Some stream operators (like tap
and mapZIO
) break the chunking structure of the stream which heavily reduces
throughput. See a warning about mapZIO for more
information and alternatives.
(3) Here we get the offset of the record, so we now have a stream of offsets.
(4) The offsets are aggregated into an OffsetBatch
. The offset batch keeps the highest seen offset per partition.
(5) All offsets in the OffsetBatch
are committed. As soon as the commit is done, the next offset batch is pulled
from the stream. Because the aggregation in (4) is asynchronous, this application is continuously committing while
concurrently processing records.
Consuming with more parallelism​
To process partitions (assigned to the consumer) in parallel, you may use the partitionedStream
method, which creates
a nested stream of partitions:
import zio.Console.printLine
import zio.kafka.consumer._
consumer
.partitionedStream(Subscription.topics("topic150"), Serde.string, Serde.string)

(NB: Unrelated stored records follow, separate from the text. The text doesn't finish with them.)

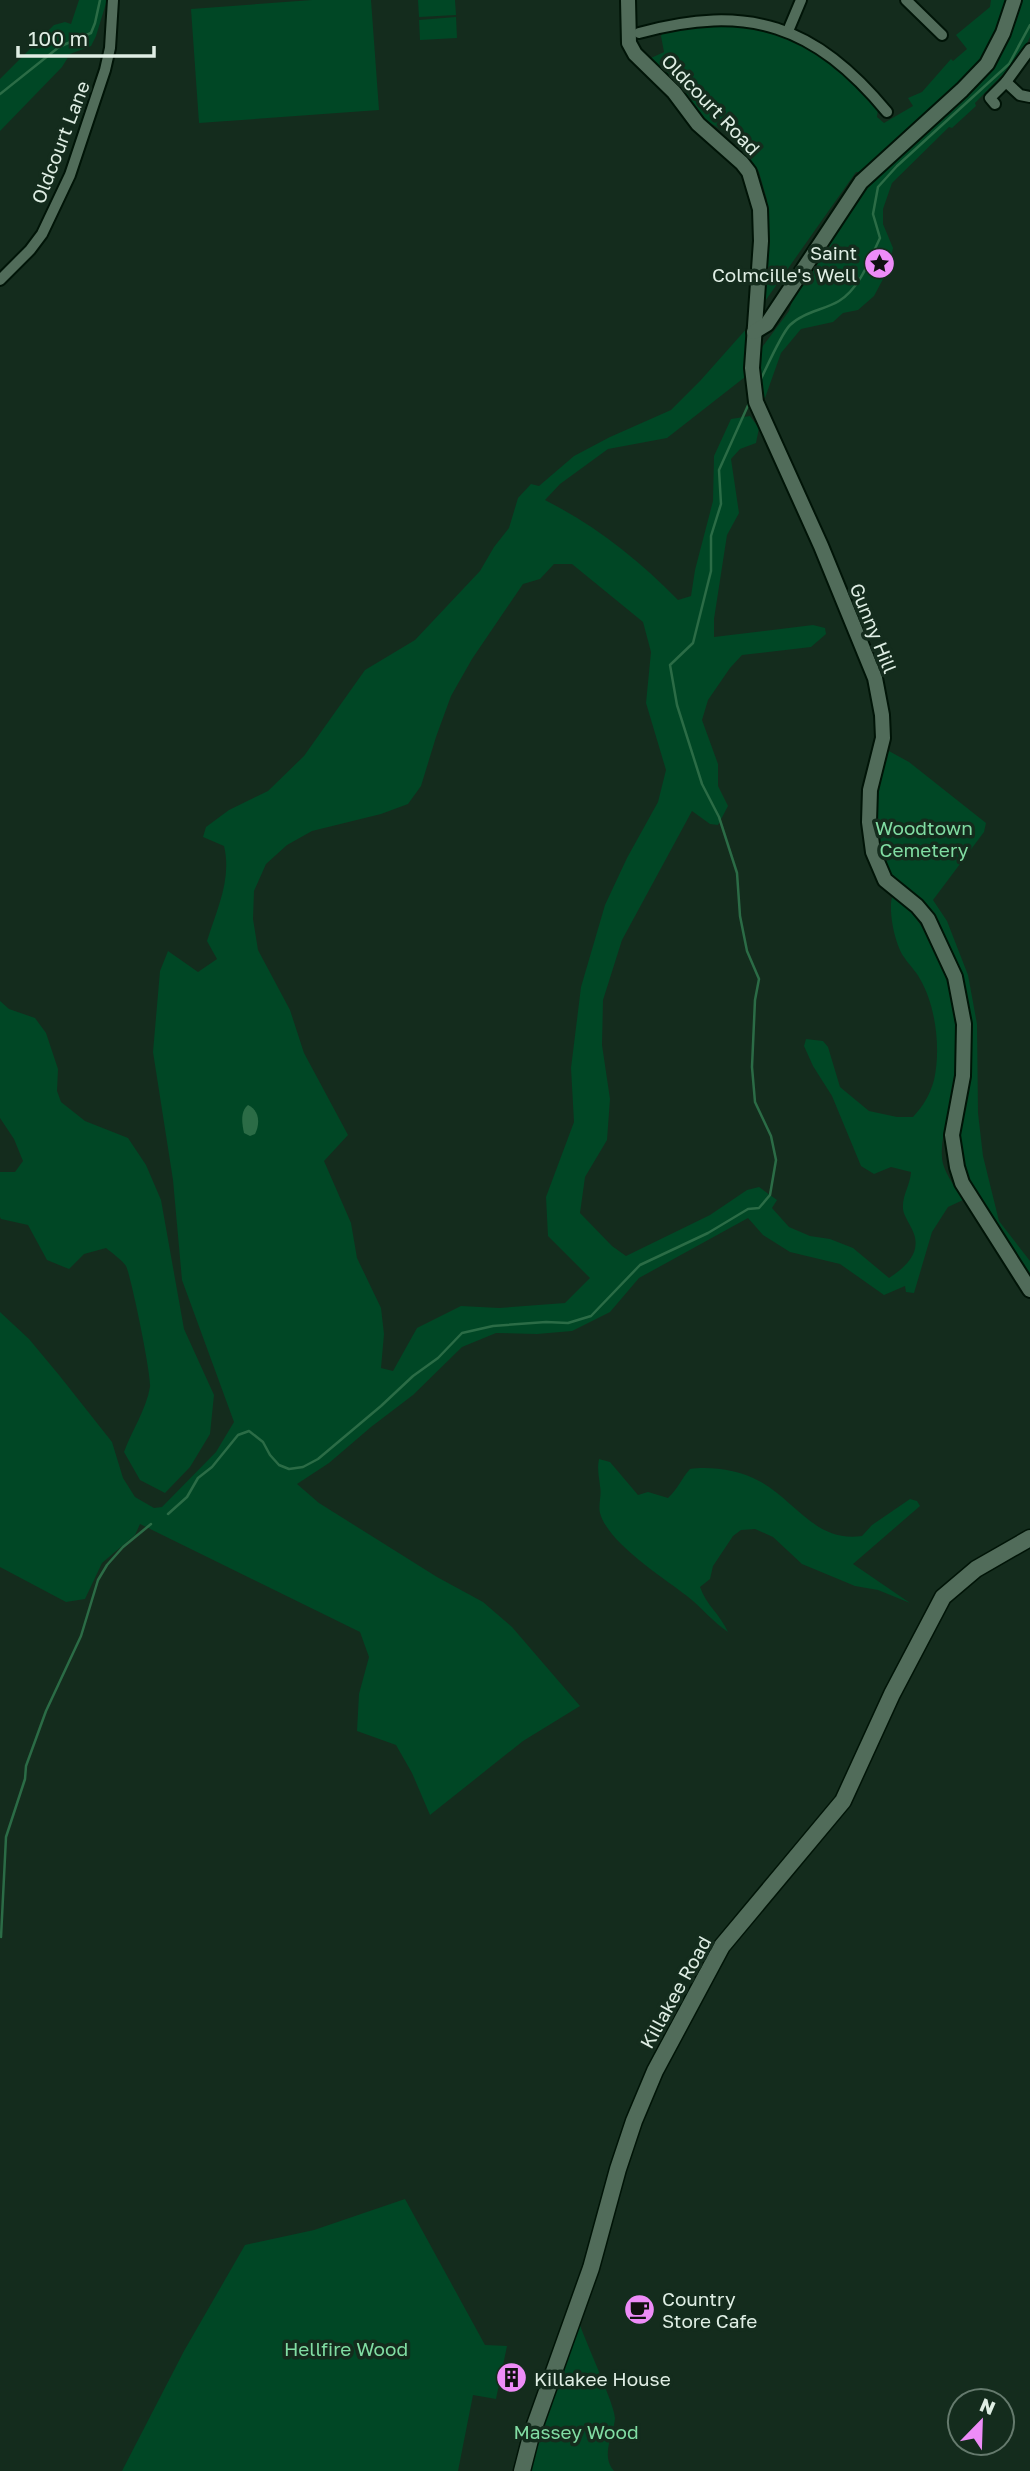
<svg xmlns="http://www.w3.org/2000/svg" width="1030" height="2471" font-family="'Golos Text',sans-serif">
<rect width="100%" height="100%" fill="#142c1d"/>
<g fill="#004725" fill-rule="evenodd">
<polygon points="79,0 107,0 96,36 91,46 70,54 62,67 0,131 0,79 54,25 65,22 71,24"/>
<polygon points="312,0 371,0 379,110 199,123 191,9"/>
<polygon points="418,0 455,0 456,15 419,17"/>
<path d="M991,0H1008L988,49L979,63L933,109L859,172H856L763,304L767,200L759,172L742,146L727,133L707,121L651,58L664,52L661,36L664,30C678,28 692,25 706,24C784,21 828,55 878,109L877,117L884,123L913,106L908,98L922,92L951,59L953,61L967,49L956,35L990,7Z"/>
<polygon points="1022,0 1030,0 1030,37 1027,43 1013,64 975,103 976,106 952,128 949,127 892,183 883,209 883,224 893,248 889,268 874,296 858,310 843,313 833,322 801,329 781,353 765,398 759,395 757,367 760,350 789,311 794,295 865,186 948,115 985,77 1006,44"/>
<polygon points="456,17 457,38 420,40 419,20"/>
<path d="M748,327L745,377L667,438L608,449L560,484L545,500C596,526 638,559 678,600L691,596L695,570L713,501L714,456L731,419L750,416L759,428L756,443L740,449L731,459L739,513L727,535L714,619V637L813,625L825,628L826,634L811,647L742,655L730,668L708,700L702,720L718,764V786L728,806L718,825L710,824L692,811L622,940L603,1000L602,1045L610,1099L607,1140L585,1177L580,1213L612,1246L626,1256L710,1215L747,1190L759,1187L777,1200L772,1208L789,1227L810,1236L830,1239L853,1248L889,1278C904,1268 921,1254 914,1234C911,1225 904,1217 903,1209C902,1195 910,1186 911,1172L891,1167L874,1174L861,1166L832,1096L813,1066L804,1046L806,1039L823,1041L828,1047L840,1087L869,1111L897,1117H913C923,1106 930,1095 934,1080C941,1050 936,1006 920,979C916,971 909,965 904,957C895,945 887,908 893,894C931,924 955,989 959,1036C961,1053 957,1073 955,1089C952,1112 940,1133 942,1157C942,1170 956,1188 963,1200L948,1207L932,1232L914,1293L906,1292L905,1286L884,1295L840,1264L790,1252L763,1235L748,1218L639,1278L610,1312L572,1331L537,1334L496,1333L462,1347L413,1395L371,1427L329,1463L297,1484L319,1503L437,1577L483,1602L512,1627L580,1706L523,1741L430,1815L412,1773L396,1745L357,1731L359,1694L369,1657L360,1632L140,1524L135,1535L102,1563L85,1599L66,1602L0,1567V1312L29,1339L59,1375L112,1442L123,1478L135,1497L154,1508L162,1507L216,1452L234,1422L182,1280L173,1180L153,1052L160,971L168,951L198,972L217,959L207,941C217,909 232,879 224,846L203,837L206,827L229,810L268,791L304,756L365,670L415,640L480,571L494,547L509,528L518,498L531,484L539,486L574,456L610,437L671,410L700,381ZM554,564H572L643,622L651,652L646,703L666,770L658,802L627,858L605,905L581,987L571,1068L574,1122L546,1197L548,1236L590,1278L565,1303L499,1308L461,1306L417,1328L393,1371L381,1368L384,1334L381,1308L357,1258L351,1223L324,1161L348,1135L304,1053L290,1010L258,950L253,919L254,891L266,864L287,845L312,831L381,814L408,804L421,786L436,737L451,696L472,659L523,584L540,579Z"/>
<path d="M887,750L909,762L986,823L984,832L933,900L947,921L968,975L977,1024L978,1113L983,1156L999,1221L1030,1261V1281C1003,1238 969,1194 958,1144V974L910,894L887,870L878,848L873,823L876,778Z"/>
<path d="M0,1001L9,1009L35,1018L46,1033L58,1069L57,1091L61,1102L85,1121L128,1138L146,1165L161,1200L184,1329L214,1395L210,1434L190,1467L165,1493L140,1480L124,1452C132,1430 146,1410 150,1387C152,1377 131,1276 126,1266C122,1260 112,1253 106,1248L84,1254L69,1269L47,1260L28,1225L1,1219L0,1217V1172H15L23,1161L14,1139L0,1118Z"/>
<path d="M599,1459L610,1462L638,1495L648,1492L668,1498C678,1489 681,1479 690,1469C710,1466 740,1470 759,1481C794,1499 815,1543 862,1536L872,1525L910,1499L917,1501L920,1506L853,1564L910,1603L878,1590L855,1586L802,1564L773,1537L755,1529L741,1530L733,1536L713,1566L710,1579L700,1587C706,1605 720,1614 728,1632C713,1622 701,1607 687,1596C664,1578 608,1543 600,1513C598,1505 602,1495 600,1486C599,1476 597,1470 599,1459Z"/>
<polygon points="405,2199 485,2345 507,2346 496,2399 473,2395 458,2471 122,2471 184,2351 245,2245 314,2230"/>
<path d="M580,2325C585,2340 616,2408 615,2418C614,2434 600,2455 614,2471H529L538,2435Z"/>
</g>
<path fill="#2b6c46" d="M248,1105C260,1111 260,1124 255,1134L250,1136L244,1133C242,1123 240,1112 248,1105Z"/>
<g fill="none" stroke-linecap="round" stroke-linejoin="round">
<g stroke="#2b6c46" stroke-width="2.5">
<polyline points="0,94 59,47 91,33 95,23 100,0"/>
<path d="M759,383C766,369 781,334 790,325C803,312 824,310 839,301C860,288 870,259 880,238L873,214L878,187L897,166L1009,64L1030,25"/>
<polyline points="168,1514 187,1497 198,1478 212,1467 238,1435 249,1431 263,1442 270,1455 279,1465 289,1469 303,1467 318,1459 381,1406 413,1376 438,1358 462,1333 493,1326 546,1322 568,1323 591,1316 640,1265 708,1233 748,1209 759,1208 770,1195 776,1160 771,1136 755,1102 752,1067 755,1000 759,979 747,951 740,916 737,873 719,817 702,784 677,705 670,665 693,643 711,571 711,536 721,504 719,470 750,401"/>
<polyline points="1,1937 6,1837 25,1779 26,1766 46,1711 81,1636 98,1580 107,1565 123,1547 151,1524"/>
</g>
<defs>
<g id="minor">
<polyline points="906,0 942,35"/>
<polyline points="788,31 801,0"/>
<path d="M639,33C748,3 815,25 887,112"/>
<polyline points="1006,82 1020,95 1030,97"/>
<polyline points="995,104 990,98 1006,82 1030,49"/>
<polyline points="0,280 30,250 42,234 70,175 105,70 110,48 113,0"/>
</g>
<g id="tertiary">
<polyline points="628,0 629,43 635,54 674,92 698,124 742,163 749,172 760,209 761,241 752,368 756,402 821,546 875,678 882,715 883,738 870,790 869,822 873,852 885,880 917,906 928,919 955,977 964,1024 963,1076 952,1135 957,1167 962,1183 1030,1290"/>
<polyline points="754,332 767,324 861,182 962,90 987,64 1003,33 1014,0"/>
</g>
<polyline id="secondary" points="522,2471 531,2436 591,2268 618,2169 634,2121 655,2071 722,1946 843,1801 892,1694 943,1597 976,1569 1030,1538"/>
</defs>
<use href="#minor" stroke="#001407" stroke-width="14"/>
<use href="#tertiary" stroke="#001407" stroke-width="18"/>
<use href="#secondary" stroke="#001407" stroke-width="19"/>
<use href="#minor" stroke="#516c5a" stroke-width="10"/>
<use href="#tertiary" stroke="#516c5a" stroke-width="14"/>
<use href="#secondary" stroke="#516c5a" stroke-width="16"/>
</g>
<defs>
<symbol id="sight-disc" viewBox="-11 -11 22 22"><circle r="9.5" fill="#ee8cf8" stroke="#142c1d"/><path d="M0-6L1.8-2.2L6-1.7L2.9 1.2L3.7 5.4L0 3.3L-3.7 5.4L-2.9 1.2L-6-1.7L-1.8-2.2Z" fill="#111"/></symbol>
<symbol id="cafe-disc" viewBox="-11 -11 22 22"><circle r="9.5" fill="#ee8cf8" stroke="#142c1d"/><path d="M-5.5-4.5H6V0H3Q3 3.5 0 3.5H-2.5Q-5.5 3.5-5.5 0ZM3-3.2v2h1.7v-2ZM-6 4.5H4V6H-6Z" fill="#111"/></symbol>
<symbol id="building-disc" viewBox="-11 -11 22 22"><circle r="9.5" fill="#ee8cf8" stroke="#142c1d"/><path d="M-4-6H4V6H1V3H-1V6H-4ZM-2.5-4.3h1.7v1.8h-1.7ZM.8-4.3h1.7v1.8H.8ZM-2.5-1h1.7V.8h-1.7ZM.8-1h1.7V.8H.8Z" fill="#111"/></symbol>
</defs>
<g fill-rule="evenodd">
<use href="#sight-disc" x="862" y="246" width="35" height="35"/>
<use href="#cafe-disc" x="622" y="2292" width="35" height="35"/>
<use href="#building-disc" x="494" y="2360" width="35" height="35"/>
</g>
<g text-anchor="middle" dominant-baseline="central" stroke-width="7" stroke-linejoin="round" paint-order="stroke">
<g font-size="19" fill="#dfeee4" stroke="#142c1d">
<text transform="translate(711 104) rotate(46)">Oldcourt Road</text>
<text transform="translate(60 142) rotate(-69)">Oldcourt Lane</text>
<text transform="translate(874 628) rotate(68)">Gunny Hill</text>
<text transform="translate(675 1992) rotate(-61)">Killakee Road</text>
</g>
<g font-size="19" fill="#dfeee4" stroke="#142c1d" text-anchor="start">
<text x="857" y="252" text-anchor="end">Saint<tspan x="857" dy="22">Colmcille's Well</tspan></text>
<text x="662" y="2298">Country<tspan x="662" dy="22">Store Cafe</tspan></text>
<text x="534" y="2378">Killakee House</text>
</g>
<g font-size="19" fill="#81dda3" stroke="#142c1d">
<text x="924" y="827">Woodtown<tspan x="924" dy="22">Cemetery</tspan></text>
<text x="346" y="2348">Hellfire Wood</text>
<text x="576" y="2431">Massey Wood</text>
</g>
</g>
<g transform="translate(981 2422) rotate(23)"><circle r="33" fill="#142c1d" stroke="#657a6d" stroke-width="2"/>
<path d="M0-5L12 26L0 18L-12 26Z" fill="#ee8cf8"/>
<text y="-10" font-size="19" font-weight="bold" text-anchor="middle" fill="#dfeee4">N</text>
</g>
<path d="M18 46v10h136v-10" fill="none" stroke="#dfeee4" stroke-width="3.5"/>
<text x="28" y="46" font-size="21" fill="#dfeee4" stroke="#142c1d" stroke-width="5" paint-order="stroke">100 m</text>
</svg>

.flatMapPar(Int.MaxValue) { case (topicPartition, partitionStream) => // (1)
ZStream.fromZIO(
printLine(s"Starting stream for topic '${topicPartition.topic}' partition ${topicPartition.partition}")
) *>
partitionStream
.tap(record => printLine(s"key: ${record.key}, value: ${record.value}")) // (2)
.map(_.offset) // (3)
}
.aggregateAsync(Consumer.offsetBatches) // (4)
.mapZIO(_.commit)
.runDrain
(1) When using partitionedStream with flatMapPar(n)
, it is recommended to set n to Int.MaxValue
. N must be equal to
or greater than the number of partitions your consumer subscribes to otherwise there will be unhandled partitions and
Kafka eventually evicts your consumer.
Each time a new partition is assigned to the consumer, a new partition stream is created and the body of the
flatMapPar
is executed.
(2) As before, here we process the received CommittableRecord
.
(3) and (4) Note how the offsets from all the sub-streams are merged into a single stream of OffsetBatch
es. This
ensures only a single stream is doing commits.
In this example, each partition is processed in parallel, on separate fibers, while a single fiber is doing commits.